Israeli troops used live bullets, rubber-coated steel pellets and tear gas, prompting rights groups to condemn the shooting of Palestinians who don't pose a threat to soldiers' lives.
The march was mobilised by Hamas and was the first in six weeks of protests set to culminate on May 15, the day after the anniversary of the official establishment of Israel and 70 years since Nakba - the displacement of 700,000 Palestinians.
Israel rejected allegations of excessive force, saying it defended its border against what it claims is a Hamas attack under the guise of mass protests. It says troops were instructed to target "the main instigators."
Israel defended its soldiers' actions on Friday, when they opened fire on Palestinians who strayed from a main protest camp and approached the heavily fortified fence cutting off the blockaded Gaza Strip.
The military said soldiers opened fire only when necessary against those throwing stones and firebombs or rolling tyres at soldiers.
The armed wing of Hamas said five of those killed were its members who were participating "in popular events side-by-side with their people".

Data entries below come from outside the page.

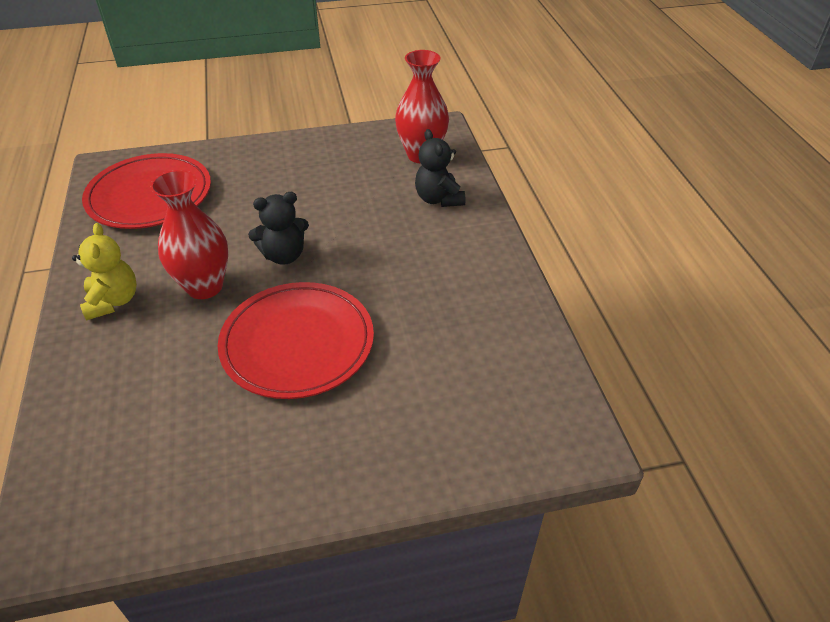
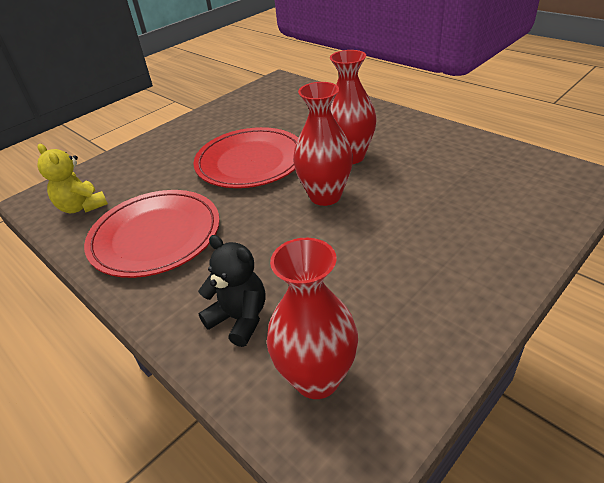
camera: 150 degrees right, 5 degrees down
yellow teddy bear [72,223,137,320] -> yellow teddy bear moved to [37,144,108,213]
red plate [82,153,211,229] -> red plate moved to [84,190,220,278]
black teddy bear [248,192,309,265] -> red vase [293,82,353,206]

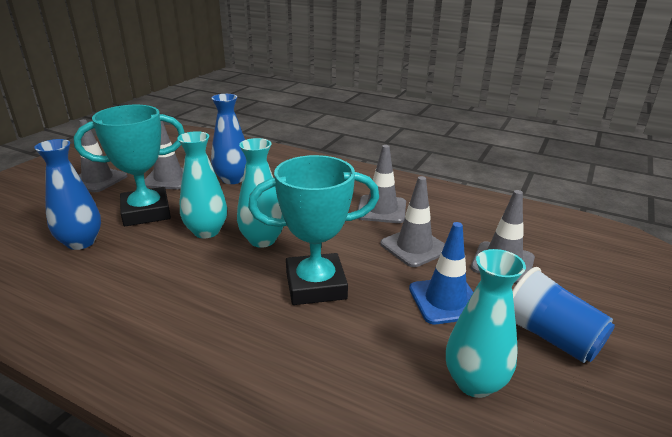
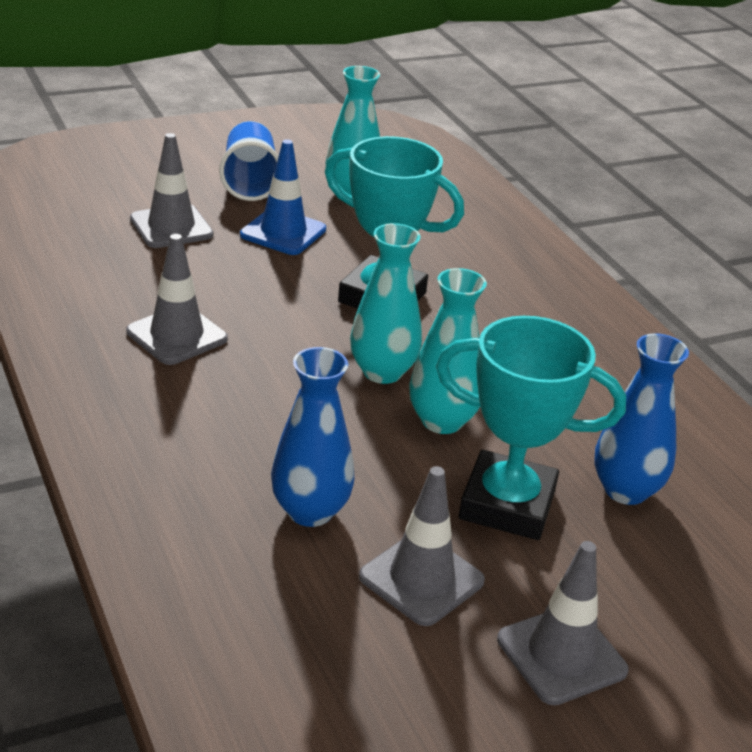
camera: 145 degrees left, 5 degrees up
grey traffic cone [380,176,445,267] -> none

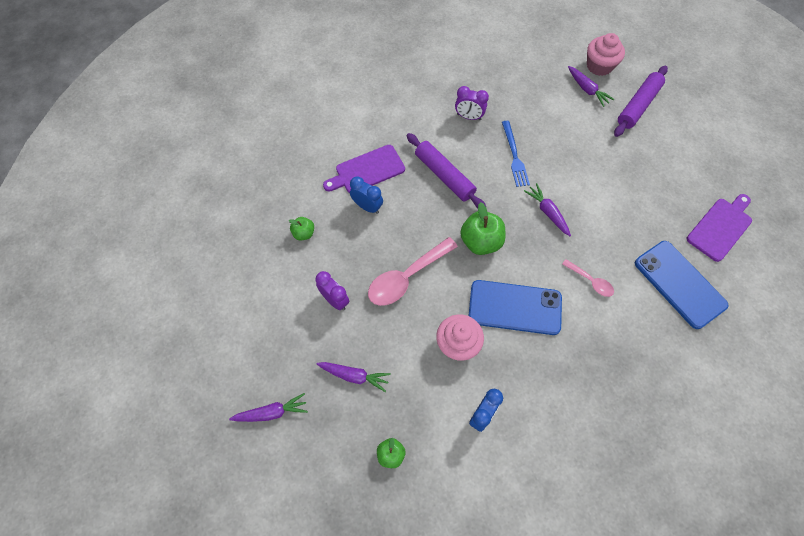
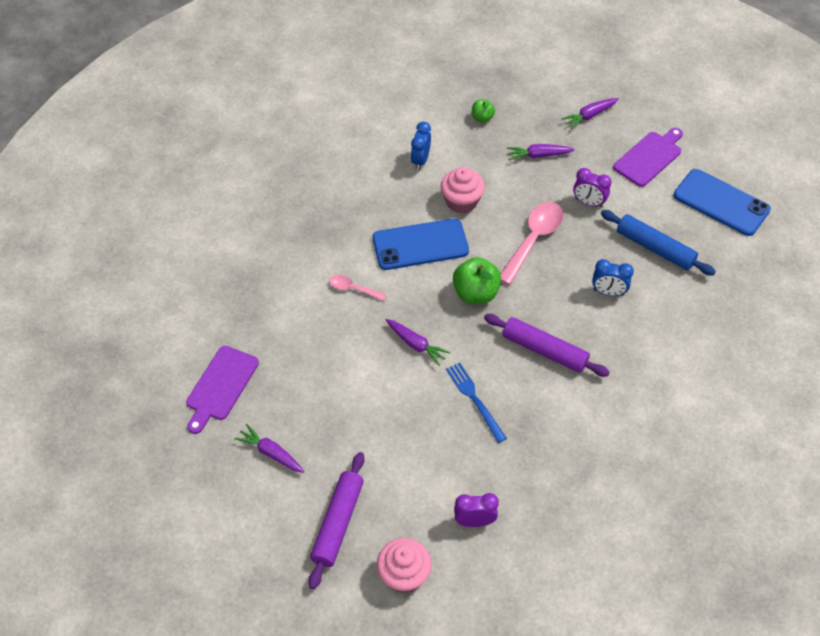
camera: 160 degrees right, 10 degrees down
green apple [289,217,314,240] -> blue rolling pin [601,210,716,276]
purple cutting board [323,145,405,193] -> purple cutting board moved to [613,128,683,187]
purple clock [455,86,489,120] -> purple clock moved to [454,493,499,527]
purple carrot [568,66,614,107] -> purple carrot moved to [234,424,304,473]
blue phone [635,241,729,329] -> blue phone moved to [674,169,771,236]

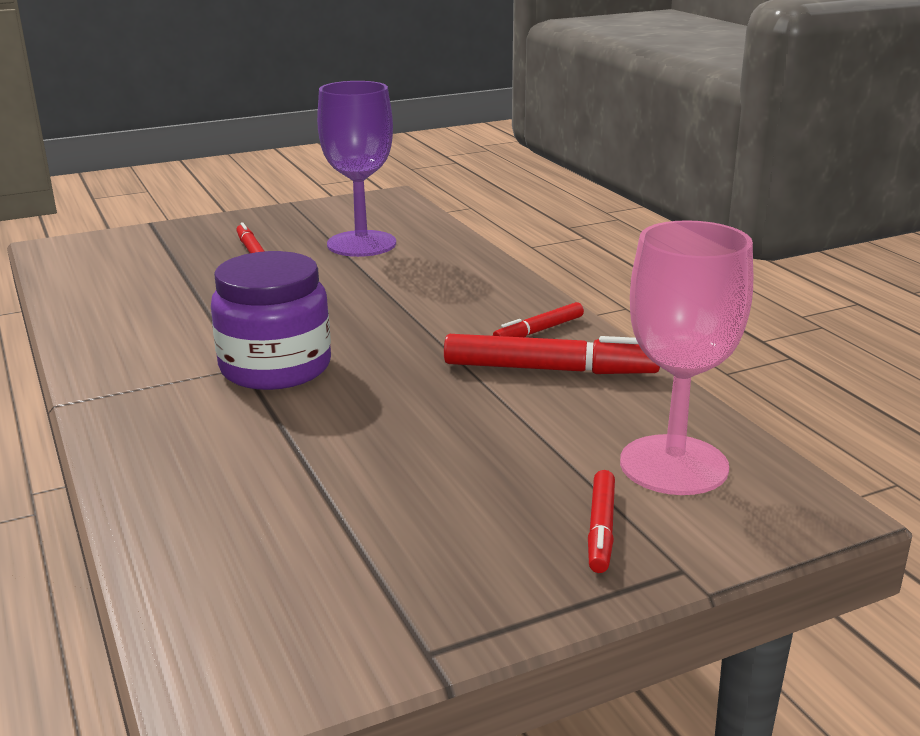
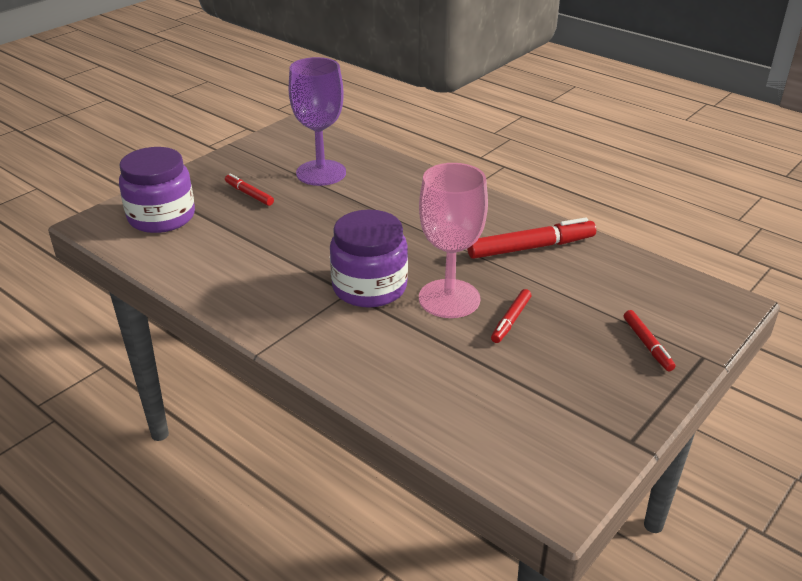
camera: 25 degrees left, 10 degrees up
red marker [493,302,584,337] -> red marker moved to [491,289,531,343]
pink goblet [620,220,753,495] -> pink goblet moved to [419,163,488,318]
none -> purple jar [119,147,195,233]

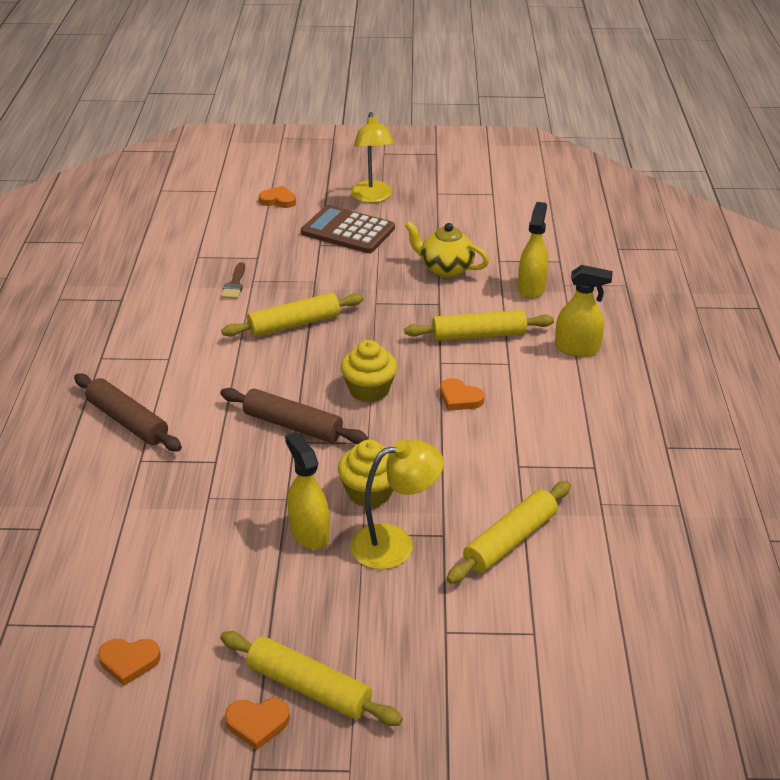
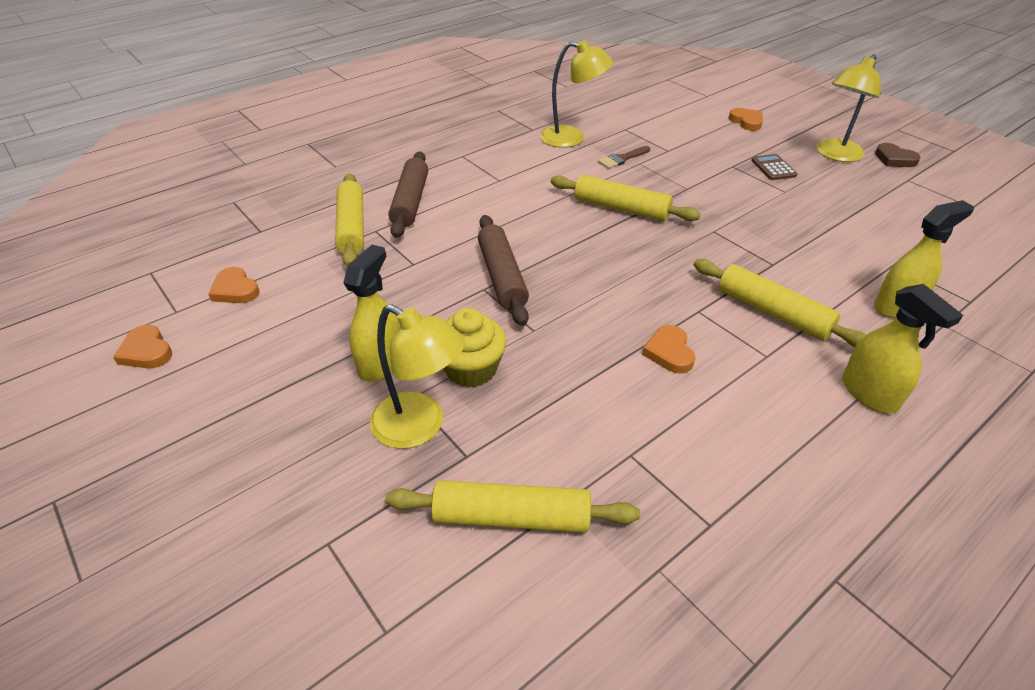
camera: 50 degrees right, 5 degrees up
yellow rolling pin [220,631,403,726] -> yellow rolling pin moved to [335,173,364,267]
orange heart [225,698,290,750] -> orange heart moved to [208,267,260,303]
brown calculator [301,205,395,253] -> brown calculator [751,154,797,180], size x0.49
yellow cupcake [341,340,397,403] -> none
yellow teapot [405,221,489,278] -> none
none -> yellow lamp [540,40,613,148]
none -> brown heart [875,143,921,167]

The Israeli army alleges 10 of the dead had "documented terror backgrounds" in Hamas and other groups and were killed "whilst carrying out acts of terror".
Israel's defense authorities confirmed that Israel is holding the bodies of two alleged Hamas members. There were no casualties among Israelis.
On Monday both sides braced themselves for further tensions after Palestinians called for more demonstrations.
"The Palestinian people are determined to continue the great 'March of Return,' to free the land and move towards occupied Jerusalem, and they are not concerned by all the sacrifices," senior Hamas member Khalil Al Hayya told a memorial ceremony, while also vowing that his group would not disarm.